The film shows Adlawan and Davao as next-door neighbors sharing a house, sex fantasies and lousy lovers. Davao gives a different portrayal of his role as he plays a torturous and hysterical Filipino gay character. Adlawan shares half of the fun-and the tears-in the film as she essays a highly sympathetic role of the fiercely independent bohemian Marta. The film is as much a woman’s as it is a
gay film.

Following the local film is the Taiwanese hit comedy Formula 17 on Saturday and the Berlin Film Festival blockbuster, That Man: Peter Berlin! on Sunday, both at 6:30 p.m. The latter is a biopic of the Germany’s gay-iconic photographer, filmmaker and model.

International prizewinning short films will also be featured.

Showing on May 10 at 6:30 p.m. is Touch of Pink, a romantic comedy featuring a young South Asian-Canadian who lives in London. He is so caught up in the romance, style and dreams of old films that he thinks he’s living with the ghost of Cary Grant. His ideal world collapses when his mother asks him to marry an Indian girl.

From Norway, Kenneth Elvebakk uncovers The Secret Club, an underground society for homosexuals established in Oslo in 1950 when homosexuality was still a criminal offense. With humor and a touch of sadness, a group of older homosexual men recall titillating episodes from their youth, as well as the negative reactions from society.
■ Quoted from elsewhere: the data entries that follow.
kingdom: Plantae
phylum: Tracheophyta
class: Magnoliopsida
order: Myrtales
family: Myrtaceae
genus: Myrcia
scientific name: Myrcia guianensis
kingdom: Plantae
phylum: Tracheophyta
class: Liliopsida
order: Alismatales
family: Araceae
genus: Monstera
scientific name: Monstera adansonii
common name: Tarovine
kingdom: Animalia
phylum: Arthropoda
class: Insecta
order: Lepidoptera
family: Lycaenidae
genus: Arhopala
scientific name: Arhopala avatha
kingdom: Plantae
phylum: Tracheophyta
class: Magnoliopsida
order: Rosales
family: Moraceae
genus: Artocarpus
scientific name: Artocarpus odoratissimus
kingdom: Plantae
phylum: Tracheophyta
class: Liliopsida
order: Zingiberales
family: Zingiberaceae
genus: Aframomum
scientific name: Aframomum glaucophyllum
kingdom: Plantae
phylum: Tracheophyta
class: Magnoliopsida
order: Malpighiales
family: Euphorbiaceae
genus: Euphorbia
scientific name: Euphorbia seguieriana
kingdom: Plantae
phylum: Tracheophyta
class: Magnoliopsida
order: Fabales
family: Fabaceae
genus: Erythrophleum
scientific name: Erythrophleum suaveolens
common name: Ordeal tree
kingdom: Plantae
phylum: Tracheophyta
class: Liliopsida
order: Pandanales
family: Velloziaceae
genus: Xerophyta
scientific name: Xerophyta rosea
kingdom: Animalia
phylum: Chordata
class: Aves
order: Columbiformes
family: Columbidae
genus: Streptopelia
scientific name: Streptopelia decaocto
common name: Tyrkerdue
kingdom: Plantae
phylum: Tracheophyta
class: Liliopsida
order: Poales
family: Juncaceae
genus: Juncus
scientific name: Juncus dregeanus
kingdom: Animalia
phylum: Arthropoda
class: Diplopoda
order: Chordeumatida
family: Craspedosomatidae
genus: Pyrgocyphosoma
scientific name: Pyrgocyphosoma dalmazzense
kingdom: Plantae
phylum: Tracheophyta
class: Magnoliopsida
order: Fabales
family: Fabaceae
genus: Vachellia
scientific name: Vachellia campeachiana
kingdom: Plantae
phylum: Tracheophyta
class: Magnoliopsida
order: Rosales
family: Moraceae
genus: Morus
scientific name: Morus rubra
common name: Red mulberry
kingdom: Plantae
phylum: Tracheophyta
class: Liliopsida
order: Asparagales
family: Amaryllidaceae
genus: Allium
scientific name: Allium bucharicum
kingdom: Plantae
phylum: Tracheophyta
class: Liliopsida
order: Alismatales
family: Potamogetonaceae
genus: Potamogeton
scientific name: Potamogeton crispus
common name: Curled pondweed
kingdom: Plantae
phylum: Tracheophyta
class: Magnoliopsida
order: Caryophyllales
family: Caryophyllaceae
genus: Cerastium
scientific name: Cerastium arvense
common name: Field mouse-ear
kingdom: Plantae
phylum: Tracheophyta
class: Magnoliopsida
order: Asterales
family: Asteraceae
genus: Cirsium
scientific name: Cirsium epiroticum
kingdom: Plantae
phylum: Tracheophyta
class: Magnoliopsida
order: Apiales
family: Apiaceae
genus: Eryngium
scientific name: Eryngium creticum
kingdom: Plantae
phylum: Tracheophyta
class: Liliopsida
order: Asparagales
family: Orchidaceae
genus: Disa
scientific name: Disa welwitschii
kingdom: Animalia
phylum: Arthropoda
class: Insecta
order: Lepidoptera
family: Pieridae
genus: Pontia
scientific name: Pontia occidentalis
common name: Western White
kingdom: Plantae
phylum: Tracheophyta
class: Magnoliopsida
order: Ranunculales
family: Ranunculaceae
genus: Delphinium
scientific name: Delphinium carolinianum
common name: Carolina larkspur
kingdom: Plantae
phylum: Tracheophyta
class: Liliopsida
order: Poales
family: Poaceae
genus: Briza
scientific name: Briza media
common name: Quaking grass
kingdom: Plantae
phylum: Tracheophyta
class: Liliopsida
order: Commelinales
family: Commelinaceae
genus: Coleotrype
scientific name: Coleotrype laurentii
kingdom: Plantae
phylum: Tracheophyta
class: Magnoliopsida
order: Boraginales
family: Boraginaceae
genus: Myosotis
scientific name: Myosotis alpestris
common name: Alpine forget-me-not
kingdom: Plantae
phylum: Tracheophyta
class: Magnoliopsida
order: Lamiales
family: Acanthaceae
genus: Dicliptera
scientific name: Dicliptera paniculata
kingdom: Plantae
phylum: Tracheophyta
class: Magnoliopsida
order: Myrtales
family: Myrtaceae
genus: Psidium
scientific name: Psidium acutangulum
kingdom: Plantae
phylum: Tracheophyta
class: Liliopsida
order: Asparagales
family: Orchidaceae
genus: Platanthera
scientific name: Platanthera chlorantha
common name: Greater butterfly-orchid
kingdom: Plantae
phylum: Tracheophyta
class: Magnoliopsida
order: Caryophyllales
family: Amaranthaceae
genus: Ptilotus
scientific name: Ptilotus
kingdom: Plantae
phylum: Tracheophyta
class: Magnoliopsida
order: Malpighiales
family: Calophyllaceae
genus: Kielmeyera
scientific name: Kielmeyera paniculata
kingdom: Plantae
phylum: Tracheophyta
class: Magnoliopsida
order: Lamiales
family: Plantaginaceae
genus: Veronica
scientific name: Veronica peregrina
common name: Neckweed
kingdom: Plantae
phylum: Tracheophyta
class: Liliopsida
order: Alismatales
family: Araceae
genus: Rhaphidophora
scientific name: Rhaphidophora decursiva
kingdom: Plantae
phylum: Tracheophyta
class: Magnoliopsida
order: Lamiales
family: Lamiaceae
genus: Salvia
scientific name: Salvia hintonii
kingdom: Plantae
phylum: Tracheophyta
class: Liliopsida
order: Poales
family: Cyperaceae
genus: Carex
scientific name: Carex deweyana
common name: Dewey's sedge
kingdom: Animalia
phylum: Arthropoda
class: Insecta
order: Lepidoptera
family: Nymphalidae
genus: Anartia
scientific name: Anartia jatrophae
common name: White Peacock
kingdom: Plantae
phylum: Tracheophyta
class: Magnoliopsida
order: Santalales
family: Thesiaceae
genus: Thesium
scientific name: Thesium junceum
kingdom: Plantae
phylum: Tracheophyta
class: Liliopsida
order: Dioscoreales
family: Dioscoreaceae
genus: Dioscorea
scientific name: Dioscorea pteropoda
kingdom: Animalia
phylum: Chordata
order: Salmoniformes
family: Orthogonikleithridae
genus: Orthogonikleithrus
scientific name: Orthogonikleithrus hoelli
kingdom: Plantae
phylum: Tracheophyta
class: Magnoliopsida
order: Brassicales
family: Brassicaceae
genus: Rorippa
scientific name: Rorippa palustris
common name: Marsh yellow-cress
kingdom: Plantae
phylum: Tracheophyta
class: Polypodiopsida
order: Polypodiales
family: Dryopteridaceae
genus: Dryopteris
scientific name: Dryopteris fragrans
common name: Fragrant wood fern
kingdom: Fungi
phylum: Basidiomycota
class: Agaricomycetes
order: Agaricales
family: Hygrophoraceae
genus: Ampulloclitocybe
In a similar film, memories of teenage lesbian love are awakened when two old ladies bump into each other in Claudia Lorenz’s Hoi Maya from Switzerland.

The festival also showcases the talents of promising Filipino artists, such as Sigrid Andrea P. Bernardo who joins the digital revolution with her whimsical short film Babae, a tale of two women who boldly redefine what family means in a community set in the railroad tracks. A group of students from De La Salle University captures the magic of “hard-of-hearing” gays whose sign language takes wild flights of fancy in their thesis film, When Fingers Talk Pink.

Chris Pablo’s trademark gay digital sex drama dubbed Bathhouse shine alongside his rediscovered 1998 educational video Slow Motion, a subtle yet penetrating diatribe on antigay bullying in grade schools Academy award-winning director Debra Chasnoff brings from the American heartland three powerful documentaries about the intolerance and homophobia of young audiences in That’s A Family. In her One Wedding and a Revolution, she chases around town the trouble making Gavin Newsom, who figures in a huge debate as the new mayor of San Francisco when he gave same-sex couples the right to get married.

A Filipino American filmmaker Jennifer Ting peeks into the secret world of lesbians in Seattle, while the docu-drama Not Straightforward gives a glimpse as to how lesbians dispel stereotypes among their peer groups.

Talks, forums and other events will be held with the screenings to inform the public about HIV/AIDS issues and gay legal rights. Drag shows, gay choir concerts and poetry readings celebrating gay arts will highlight the 10-day event.